Nach einer Stunde kann auch ich das Haus wieder verlassen. Endlich frische Luft. Ein Kollege sagt mir, dass meine Kollegin in Lebensgefahr schwebt. Erst jetzt begreife ich. Schlimmer noch: Ich fürchte, dass ich sie mit einem Querschläger getroffen haben könnte. Diese Vorstellung ist der blanke Horror. Aber zum Glück bestätigt sich ein paar Minuten später, dass ich es wohl nicht war, sondern der Täter.

Verletzte und Täter überleben beide

Die Kollegin überlebt, der Täter auch. Er war betrunken, er bekommt fünf Jahre und sechs Monate Haft wegen versuchten Totschlags. Es ist ein Urteil, das ich so akzeptiere. Für das, was er angerichtet hat, gibt es ohnehin keine Strafe, die ich als fair oder angemessen bezeichnen könnte. Viele fragen mich, ob ich den Mann hasse. Aber das ist es nicht. Ich empfinde totale Gleichgültigkeit für ihn. Er lebt sein Leben, ich meines. Ich hoffe nur, dass ich ihm nie wieder begegnen muss.

Nach dieser Nacht dauert es eine Woche, bis das Adrenalin aus meinem Körper verschwunden ist. Eigentlich bin ich ein ausgeglichener Mensch. Aber in den folgenden Monaten erlebe ich mich auch anders. Ich flippe wegen Kleinigkeiten aus. Schmeiße Geschirr an die Wand. Fühle mich unwohl in Menschenmassen. Wenn ich die Augen schließe, sehe ich, wie mir jemand eine Pistole an den Kopf hält. Manchmal sitze ich stundenlang zu Hause und weine. Ärzte diagnostizieren eine posttraumatische Belastungsstörung.

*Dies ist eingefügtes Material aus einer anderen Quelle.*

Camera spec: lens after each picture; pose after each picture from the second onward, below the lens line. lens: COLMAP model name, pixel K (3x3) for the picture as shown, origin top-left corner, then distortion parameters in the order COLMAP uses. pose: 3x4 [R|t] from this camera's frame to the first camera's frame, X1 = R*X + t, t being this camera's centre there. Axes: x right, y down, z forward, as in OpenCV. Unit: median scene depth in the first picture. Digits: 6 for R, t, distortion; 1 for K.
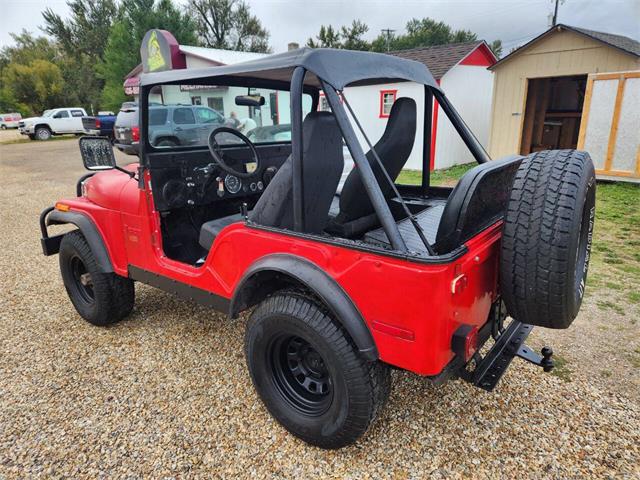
lens RADIAL K [[441.6, 0, 297.8], [0, 441.6, 255.2], [0, 0, 1]] dist [0.062177, -0.059175]
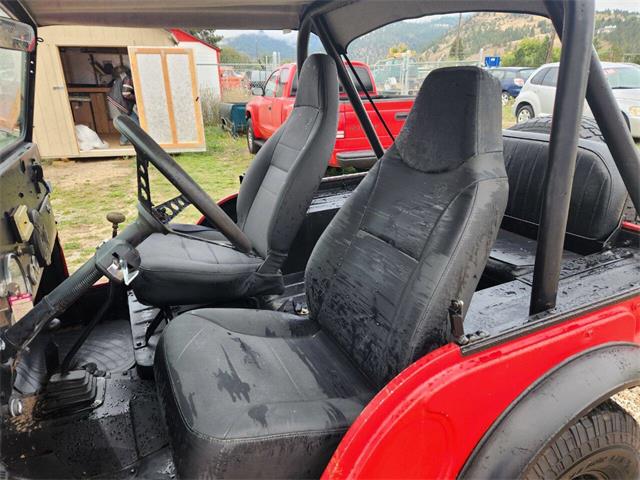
lens RADIAL K [[438.3, 0, 328.0], [0, 438.3, 240.3], [0, 0, 1]] dist [0.067709, -0.059668]
pose [[0.399191, -0.297024, 0.867423, -0.126997], [0.278998, 0.940559, 0.193672, -0.075148], [-0.873388, 0.164697, 0.458332, 0.244464]]
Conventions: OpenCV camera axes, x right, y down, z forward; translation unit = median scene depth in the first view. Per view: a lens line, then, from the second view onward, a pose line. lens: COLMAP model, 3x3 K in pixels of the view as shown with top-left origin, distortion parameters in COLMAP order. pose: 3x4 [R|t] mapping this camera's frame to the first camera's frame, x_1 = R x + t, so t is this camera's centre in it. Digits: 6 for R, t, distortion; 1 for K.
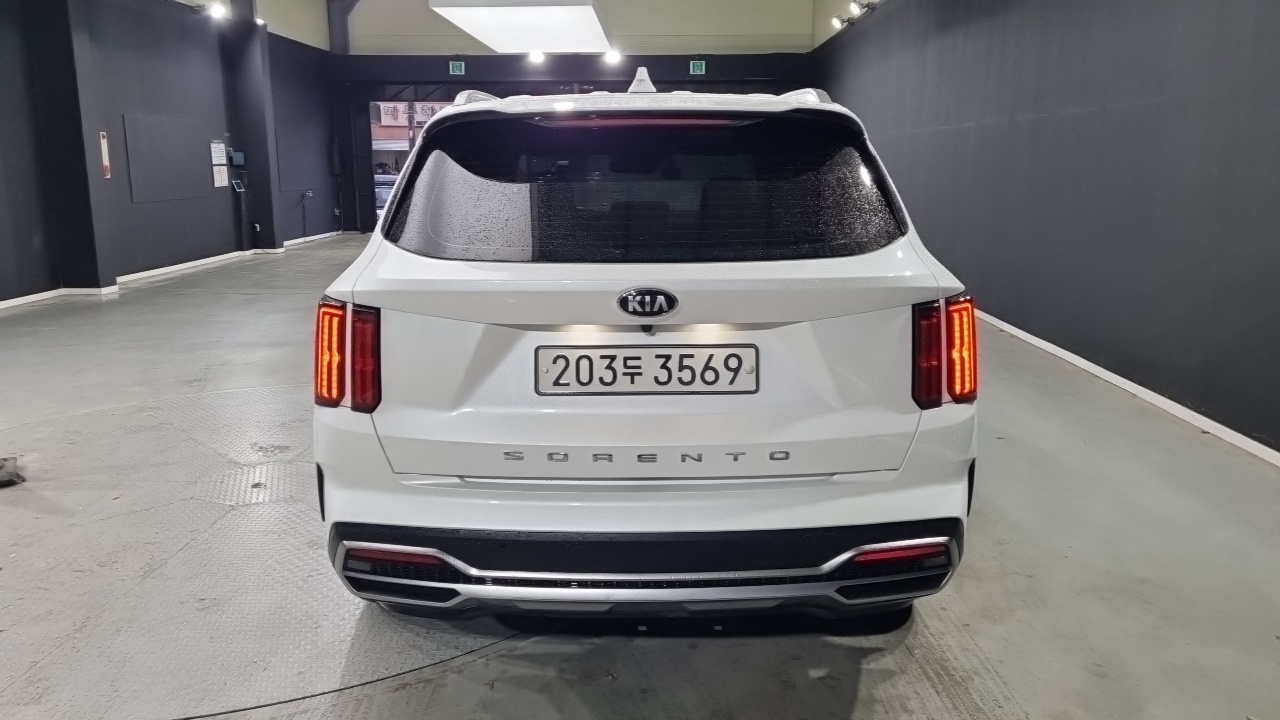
lens RADIAL K [[984.1, 0, 653.4], [0, 984.1, 356.7], [0, 0, 1]] dist [0.017413, 0.007449]
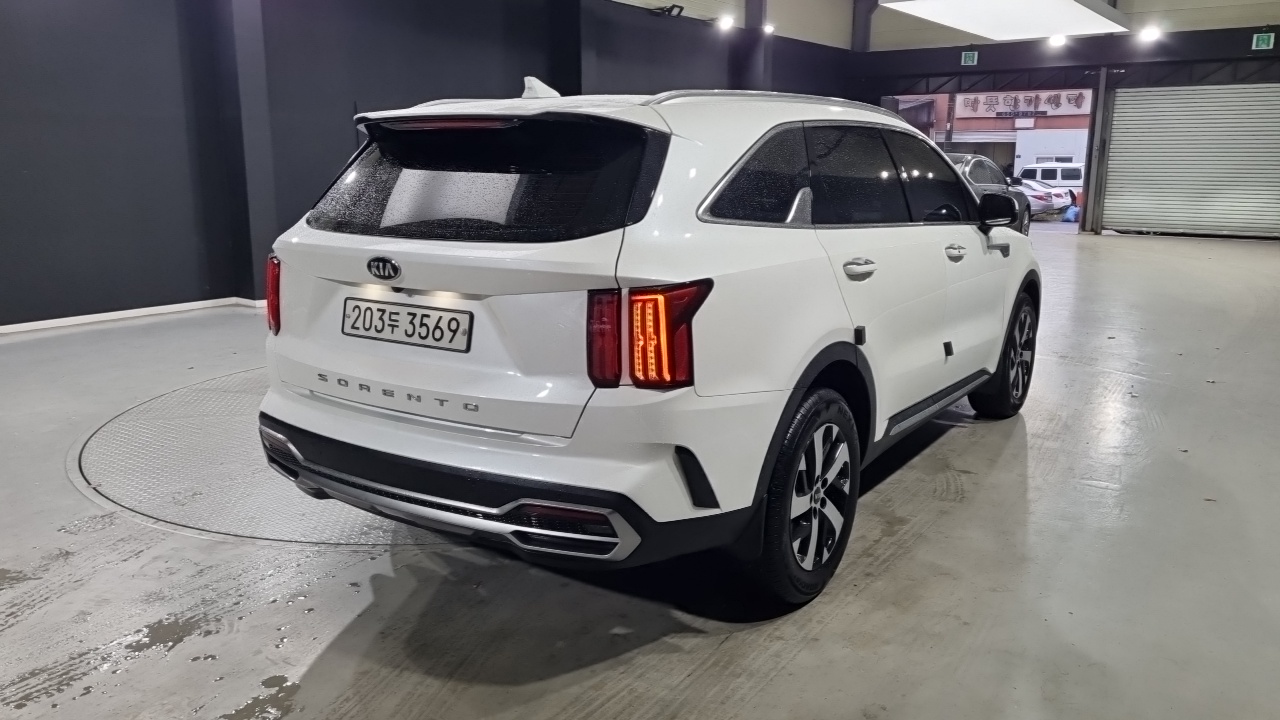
lens RADIAL K [[984.1, 0, 630.5], [0, 984.1, 361.6], [0, 0, 1]] dist [0.017413, 0.007449]
pose [[0.825824, 0.122115, -0.550548, 0.848153], [-0.115447, 0.992206, 0.046905, -0.028202], [0.551985, 0.024824, 0.833484, 0.110012]]
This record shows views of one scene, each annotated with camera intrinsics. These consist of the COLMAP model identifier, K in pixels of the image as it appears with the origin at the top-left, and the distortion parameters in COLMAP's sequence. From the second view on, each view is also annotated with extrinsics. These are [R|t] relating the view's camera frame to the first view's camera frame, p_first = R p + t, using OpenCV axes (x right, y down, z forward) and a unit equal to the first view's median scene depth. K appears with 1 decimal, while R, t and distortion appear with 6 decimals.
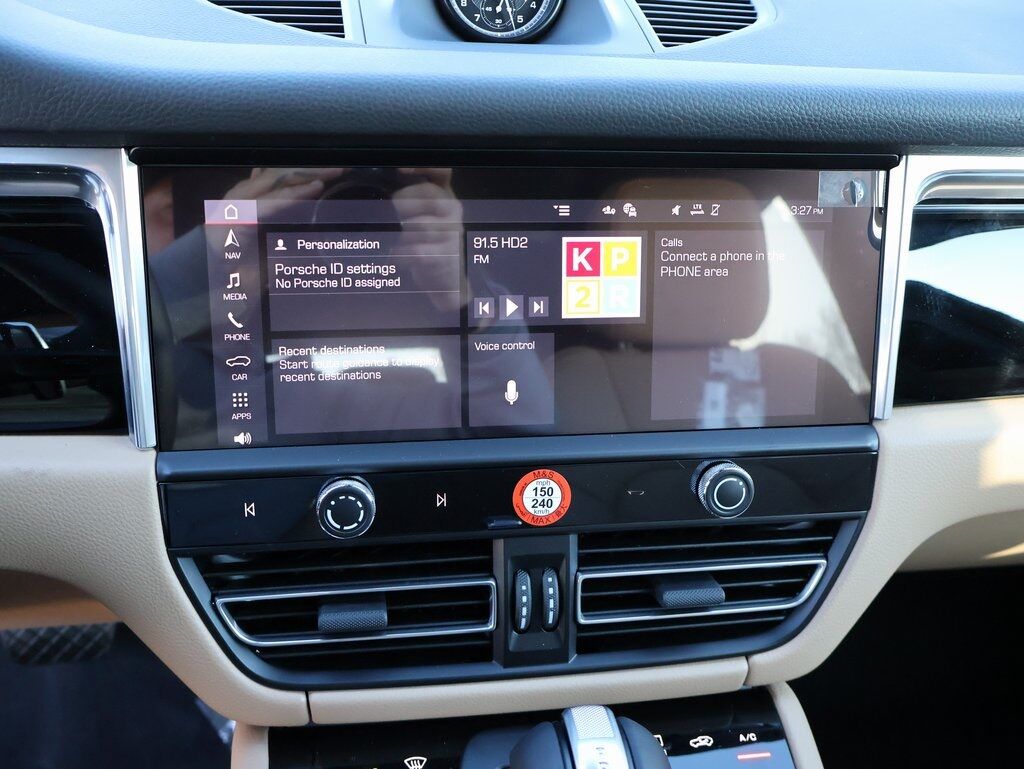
lens RADIAL K [[925.2, 0, 514.2], [0, 925.2, 382.9], [0, 0, 1]] dist [-0.033504, 0.028900]
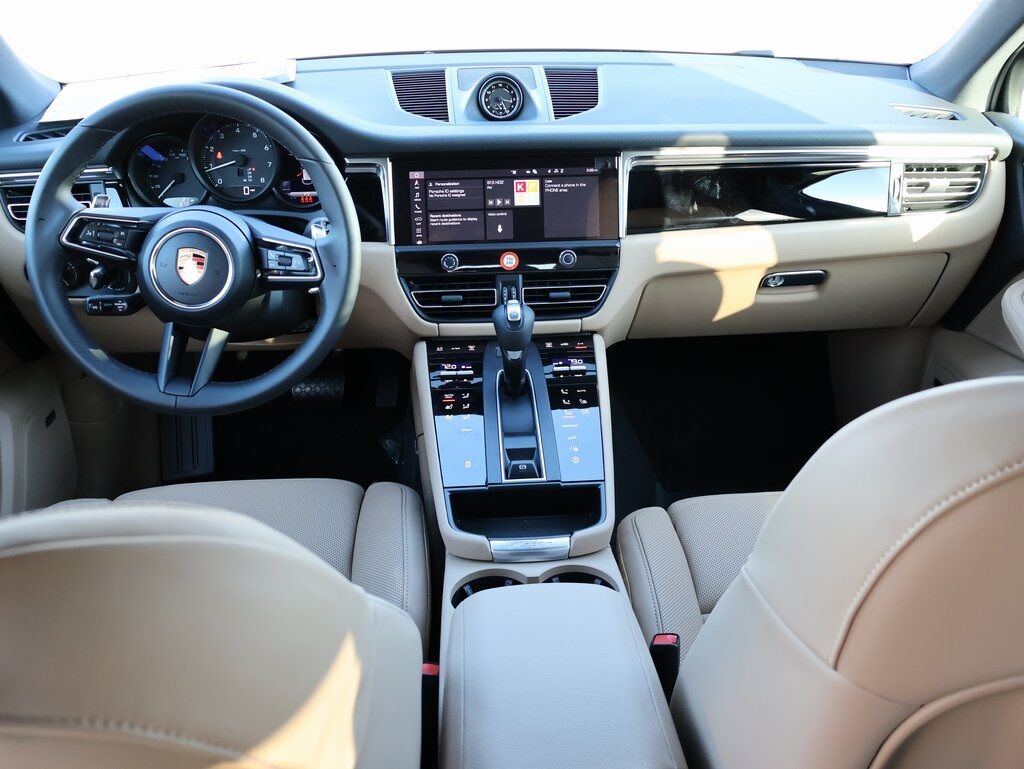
lens RADIAL K [[925.2, 0, 512.5], [0, 925.2, 394.6], [0, 0, 1]] dist [-0.033504, 0.028900]
pose [[0.992734, -0.008323, -0.120038, 0.432620], [0.005772, 0.999750, -0.021586, 0.672440], [0.120188, 0.020736, 0.992535, -2.239317]]
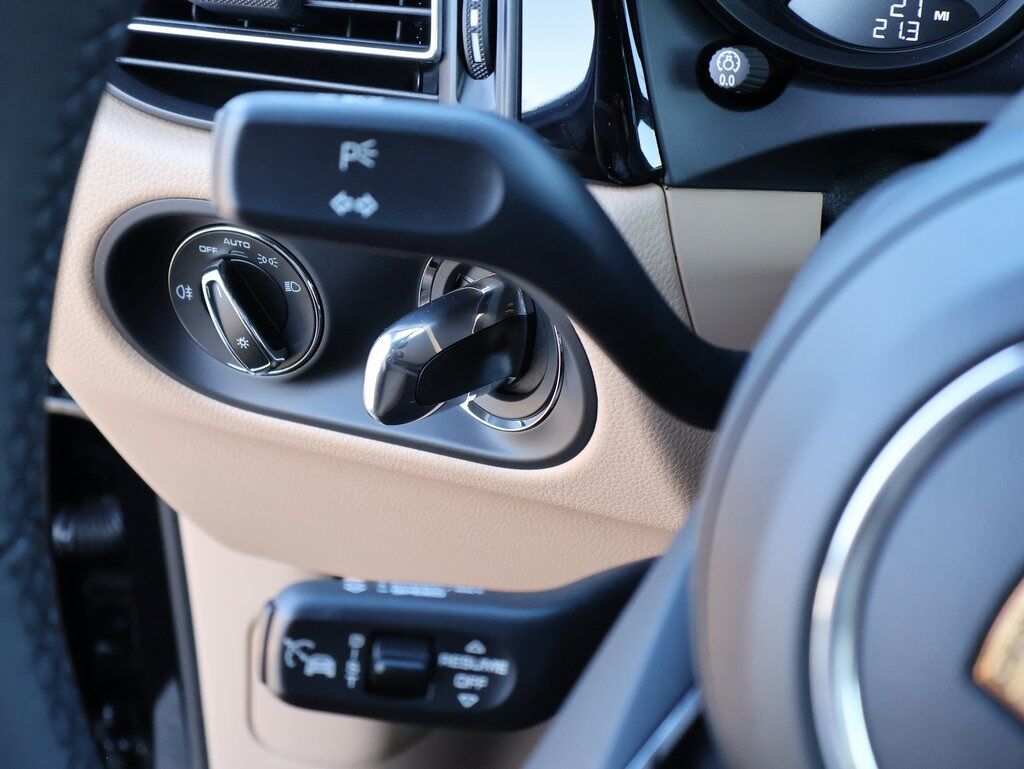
lens RADIAL K [[1839.0, 0, 502.9], [0, 1839.0, 384.8], [0, 0, 1]] dist [0.078469, 0.000000]
pose [[0.858308, 0.170813, -0.483870, -0.722827], [-0.183692, 0.982758, 0.021089, 0.162041], [0.479129, 0.070782, 0.874886, -0.292759]]
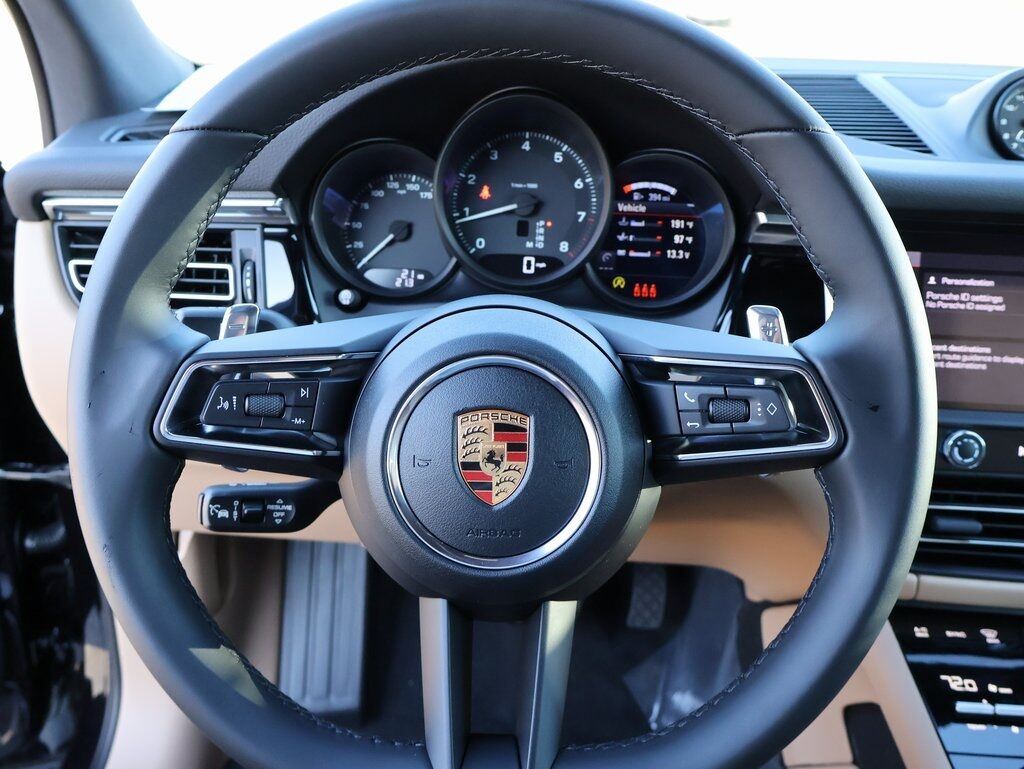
lens RADIAL K [[925.2, 0, 474.9], [0, 925.2, 398.7], [0, 0, 1]] dist [-0.033504, 0.028900]
pose [[0.969814, 0.064305, -0.235215, -0.604046], [-0.089486, 0.991156, -0.097989, 0.269391], [0.226833, 0.116080, 0.966991, -0.672551]]
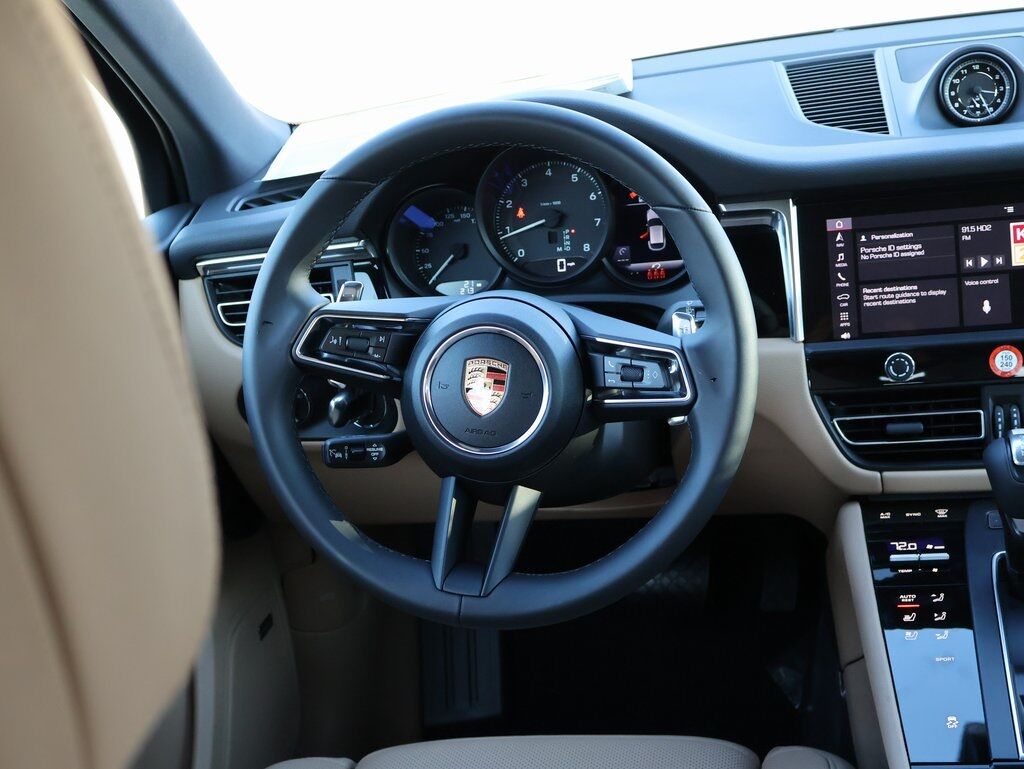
lens RADIAL K [[1468.8, 0, 513.4], [0, 1468.8, 411.3], [0, 0, 1]] dist [-0.028772, 0.000000]
pose [[0.917536, -0.049371, -0.394576, 0.282667], [-0.006077, 0.990406, -0.138057, 0.647811], [0.397607, 0.129070, 0.908433, -2.094474]]
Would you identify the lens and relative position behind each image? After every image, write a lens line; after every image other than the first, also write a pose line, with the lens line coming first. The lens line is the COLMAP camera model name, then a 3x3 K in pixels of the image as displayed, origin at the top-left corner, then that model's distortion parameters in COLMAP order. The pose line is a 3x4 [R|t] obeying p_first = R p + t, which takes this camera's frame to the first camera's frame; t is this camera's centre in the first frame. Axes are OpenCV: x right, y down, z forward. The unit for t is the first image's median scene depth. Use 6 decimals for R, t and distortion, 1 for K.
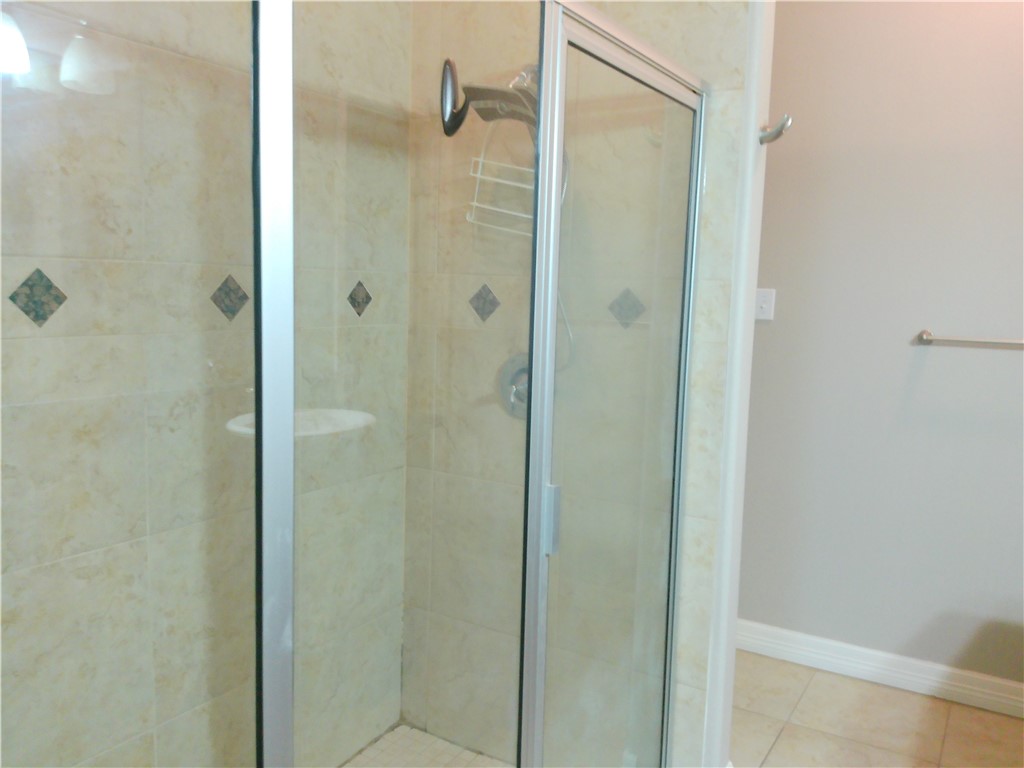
lens RADIAL K [[845.7, 0, 512.0], [0, 845.7, 384.0], [0, 0, 1]] dist [0.126417, -0.255285]
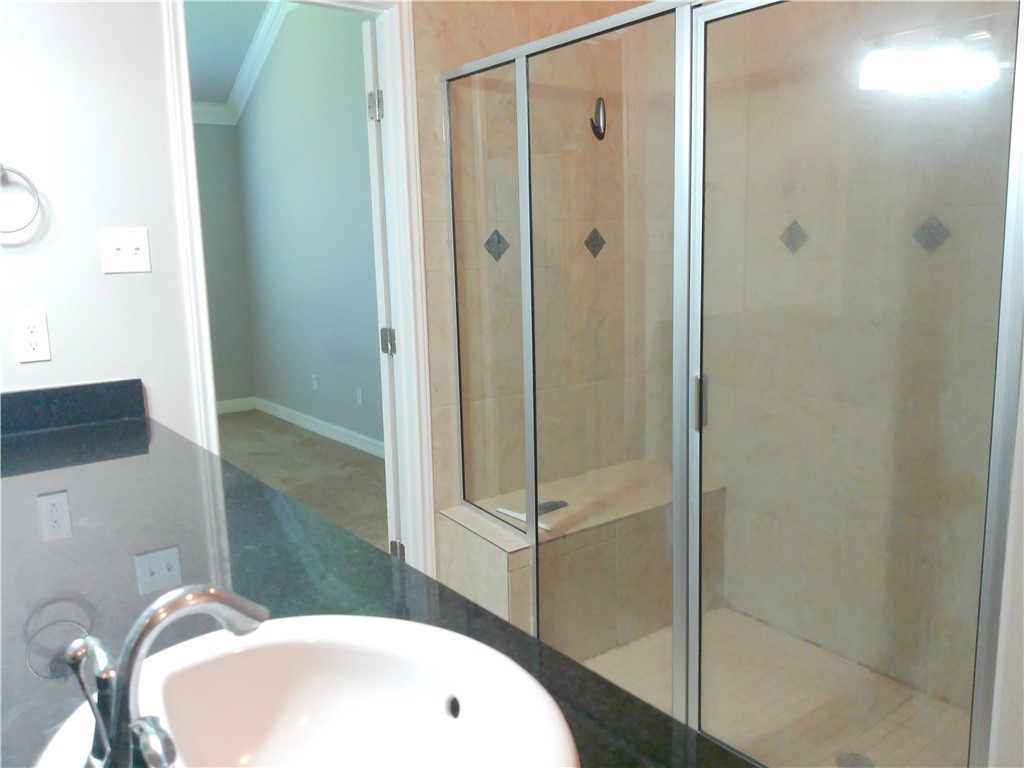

Ich mache eine Therapie, gehe auch schnell wieder arbeiten. Kündigen kommt für mich nicht in Frage. Schon zur Schulzeit habe ich in den „Freunde“-Alben als Berufswunsch immer „Polizistin“ angegeben. Das ist auch immer noch so.

Schutzweste rettete das Leben der Polizistin

Heute bin ich über das Gröbste hinweg. Meine Kollegin leider nicht. Es geht ihr sehr schlecht. Sie ist immer noch in psychologischer Behandlung. Sie wird demnächst aus dem Dienst ausscheiden.

Inzwischen habe ich 15 Vorträge vor Kollegen gehalten. Ich will sie sensibilisieren, im Dienst immer die Schutzweste zu tragen. Meine Kollegin hatte damals viel Glück. Eine Kugel blieb im Rückenbereich ihrer Weste hängen. Hätte sie die nicht getragen, wäre sie jetzt tot. Und ich bin sicher, dass ich meinen Beruf dann auch nicht weiter hätte ausüben können.

Wir haben damals im Einsatz alles richtig gemacht. Taktisch und rechtlich. Meine Vorgesetzten haben das so gesehen, die Richter auch. Es war Notwehr. Und ich würde wieder so handeln. Aber die letzte Instanz ist das eigene Gewissen – und das urteilt einen gnadenlos ab.

Bis heute mache ich mir Vorwürfe. Ich fühle mich mitschuldig am Schicksal meiner Kollegin. Rational ist das vielleicht nicht zu begründen. Aber es ist nun einmal so. Damit muss ich wohl für den Rest meines Lebens klarkommen.